I FINALLY took my CCIE Routing and Switching written exam today. I had put off taking the exam for so long (I think that my original planned date was in July of last year). Since I’ve been spending a minimal amount of time on the CLI as I review the IEATC lessons again, I figured that this was a good time to get the written out of the way. I scheduled the test for noon today and took the day off of work.
I spent about 6 hours last night, and another 3 this morning reviewing my IEATC notes and going over some stuff in the CCIE Routing and Switching Exam Certification Guide (3rd Edition). This is the least amount of time I’ve ever studied for a certification exam. Except that it’s not. I consider the fact that I have been studying for the lab for nearly a year (can it really be that long?) to be studying for the written by proxy.
Since Vue is now the only testing center that Cisco uses and because I now live 30 miles from the nearest testing center; I had to take the test at an unfamiliar test center and I got lost. I had Googled the location and printed out the map before I left. I thought it a bit odd that the center was south of where I thought that it should be, but who am I to question Google? I ended up having to call the center and a very nice young lady played GPS for me. I was about 10 minutes late and a little flustered by the time I got to the center. I was silently cursing Google maps. As it turned out, I had cut and pasted the address into Google maps, but only the last line containing the suburb and the zip code had survived that procedure. So Google directed me to the middle of Golden Valley as it was instructed. I was in too much of a hurry to get out the door to notice. ID10T error. 🙂
The testing center consisted of a single PC on a round table in a small room. Sweet! No other candidates to bother me and I had a ton of space. They also gave me a 2 foot by 2 foot white board and a marker (not dry erase) and eraser. This was much better than the grease pencil and laminated paper I was used to getting. Plus if I bombed the test I could still get high off of the marker fumes.
I took a deep breath and started the exam. And I mean STARTED the exam. I’m used to answering a long questionnaire before Cisco exams. This exam asked me if I was 18 or older and then presented the EULA/NDA. That was it. It took me a second or two to realize that I was looking at the first question and that time was ticking away.
The exam consists of 100 questions and you have 2 hours to complete them. Although this is subject to change, the passing score is 70 points (this was on the screen right before I started the exam). The biggest difference between the CCIE written exam and other Cisco certification exams is that you can mark questions for review and you can go back to previous questions. This saved my bacon on a couple of questions as I was able to remember/reverse-engineer information that helped on a previous question. At the end of the exam you are able to go back to any question and see the ones that you’ve marked for review before submitting the exam for grading.

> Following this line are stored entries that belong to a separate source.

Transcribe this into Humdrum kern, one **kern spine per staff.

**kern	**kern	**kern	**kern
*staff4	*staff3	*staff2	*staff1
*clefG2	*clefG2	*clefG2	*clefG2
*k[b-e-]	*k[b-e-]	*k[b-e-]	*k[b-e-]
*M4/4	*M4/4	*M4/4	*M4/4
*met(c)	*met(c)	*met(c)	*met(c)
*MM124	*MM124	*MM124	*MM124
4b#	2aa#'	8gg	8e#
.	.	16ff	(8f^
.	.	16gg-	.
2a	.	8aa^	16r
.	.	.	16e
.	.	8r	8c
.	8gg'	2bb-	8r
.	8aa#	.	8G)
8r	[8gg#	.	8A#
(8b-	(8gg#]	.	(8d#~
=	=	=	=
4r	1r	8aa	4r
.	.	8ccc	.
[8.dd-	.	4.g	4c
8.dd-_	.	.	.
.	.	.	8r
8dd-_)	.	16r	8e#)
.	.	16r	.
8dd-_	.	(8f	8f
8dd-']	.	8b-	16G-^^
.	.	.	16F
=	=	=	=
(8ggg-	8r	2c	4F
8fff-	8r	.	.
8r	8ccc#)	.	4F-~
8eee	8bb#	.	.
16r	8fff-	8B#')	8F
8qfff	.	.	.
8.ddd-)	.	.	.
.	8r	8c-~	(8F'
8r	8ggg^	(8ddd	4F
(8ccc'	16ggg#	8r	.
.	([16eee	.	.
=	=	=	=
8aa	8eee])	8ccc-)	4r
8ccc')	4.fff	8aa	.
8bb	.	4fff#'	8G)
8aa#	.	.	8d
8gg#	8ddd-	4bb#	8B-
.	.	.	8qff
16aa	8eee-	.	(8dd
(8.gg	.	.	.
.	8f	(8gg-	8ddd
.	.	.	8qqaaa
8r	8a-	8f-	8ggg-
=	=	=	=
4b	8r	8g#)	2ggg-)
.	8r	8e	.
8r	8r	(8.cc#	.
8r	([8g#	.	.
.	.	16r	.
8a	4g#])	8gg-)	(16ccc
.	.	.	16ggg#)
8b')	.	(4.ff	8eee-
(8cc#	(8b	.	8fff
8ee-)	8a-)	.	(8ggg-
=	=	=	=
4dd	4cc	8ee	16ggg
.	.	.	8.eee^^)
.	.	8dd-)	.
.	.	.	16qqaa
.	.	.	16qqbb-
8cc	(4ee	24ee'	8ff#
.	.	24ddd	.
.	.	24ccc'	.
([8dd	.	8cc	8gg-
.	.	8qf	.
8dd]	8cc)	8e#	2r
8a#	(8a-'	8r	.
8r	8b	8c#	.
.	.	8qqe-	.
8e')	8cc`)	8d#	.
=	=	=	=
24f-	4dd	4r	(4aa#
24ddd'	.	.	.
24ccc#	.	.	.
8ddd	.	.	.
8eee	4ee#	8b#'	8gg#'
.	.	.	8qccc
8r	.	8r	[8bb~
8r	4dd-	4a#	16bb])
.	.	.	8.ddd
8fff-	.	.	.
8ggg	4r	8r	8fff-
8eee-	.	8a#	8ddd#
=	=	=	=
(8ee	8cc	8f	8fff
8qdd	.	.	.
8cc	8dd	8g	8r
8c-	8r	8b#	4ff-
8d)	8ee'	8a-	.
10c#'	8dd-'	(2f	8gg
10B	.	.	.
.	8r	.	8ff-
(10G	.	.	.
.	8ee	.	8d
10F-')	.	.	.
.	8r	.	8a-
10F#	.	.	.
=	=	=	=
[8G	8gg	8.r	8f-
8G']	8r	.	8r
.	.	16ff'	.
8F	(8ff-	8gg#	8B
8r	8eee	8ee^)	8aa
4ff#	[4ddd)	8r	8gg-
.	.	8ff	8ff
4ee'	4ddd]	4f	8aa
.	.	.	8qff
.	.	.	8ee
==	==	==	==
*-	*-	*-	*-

The test was moderately tough, but ultimately fair. The one area that I was worried about was MPLS. I had spent some time studying MPLS a few months ago (before one of my many rescheduled written attempts) but I only retained a little of that knowledge. The exam tests you on MPLS theory only so I did okay (83%) on that section. The section that absolutely slayed me was Multicast. This really is not a surprise as it is by far my weakest section in the lab as well. It was my worst section at 50%.
Otherwise I feel like any lab candidate should be able to do well on this exam. The questions were mostly straight-forward with the occasional out-of-left-field question that I have come to expect from Cisco. There seem to be an equal number of flat-out easy questions to compensate for these oddities though. I scored an 86 which is halfway between passing and acing the test. During the test I kept track of the questions that I was not sure about and I came up with 21, so I did about 7 points better than I expected.
One thing that did bother me (and I’ll try to tiptoe around the NDA here) is that there were a number of questions about one technology (and only that one technology) that referred to the different variations of said technology by their IEEE names. I was pretty pissed off about this as I though that this was a level of obfuscation too far. The ability to review questions helped with these questions (there were at least five) as a later question served as a Rosetta Stone for one of the technologies and I must have guessed correctly on the others because I did well in the section.
I found myself thinking about one of Kevin Dorrell’s recent posts while encountering some of the questions. There were a couple of questions that the wrong answers could be stripped away with simple logic. I had one question that asked you to find the true statement about a technology that I only (barely) knew what its acronym stood for. Fortunately, “p” and “not p” were both present in the answers so it had to be one of those two. One of the answers serverly limited the capabilities of a Cisco proprietary feature, so I chose the one that said it could move mountains. A quick DOCCD search at home verifies that I chose the correct answer.
The written is just a ticket to the big dance that is the CCIE lab. In the lab I’m not going to be able to use test taking strategies to suss out answers. Still, it’s nice to have this step out of the way so that I can consider myself a true CCIE candidate at long last.
It’s an amazing March day (for Minnesota at least) today. It’s 52 degrees (Fahrenheit – about 11 degrees Celsius) and I have the rest of the day off. One of our cats just brought a giant Garter snake into the house. It must have dug the snake out of its hibernation hole. I’d better put it back outside again before it warms up and kicks my cat’s ass. 🙂 Then I’m off to enjoy the weather.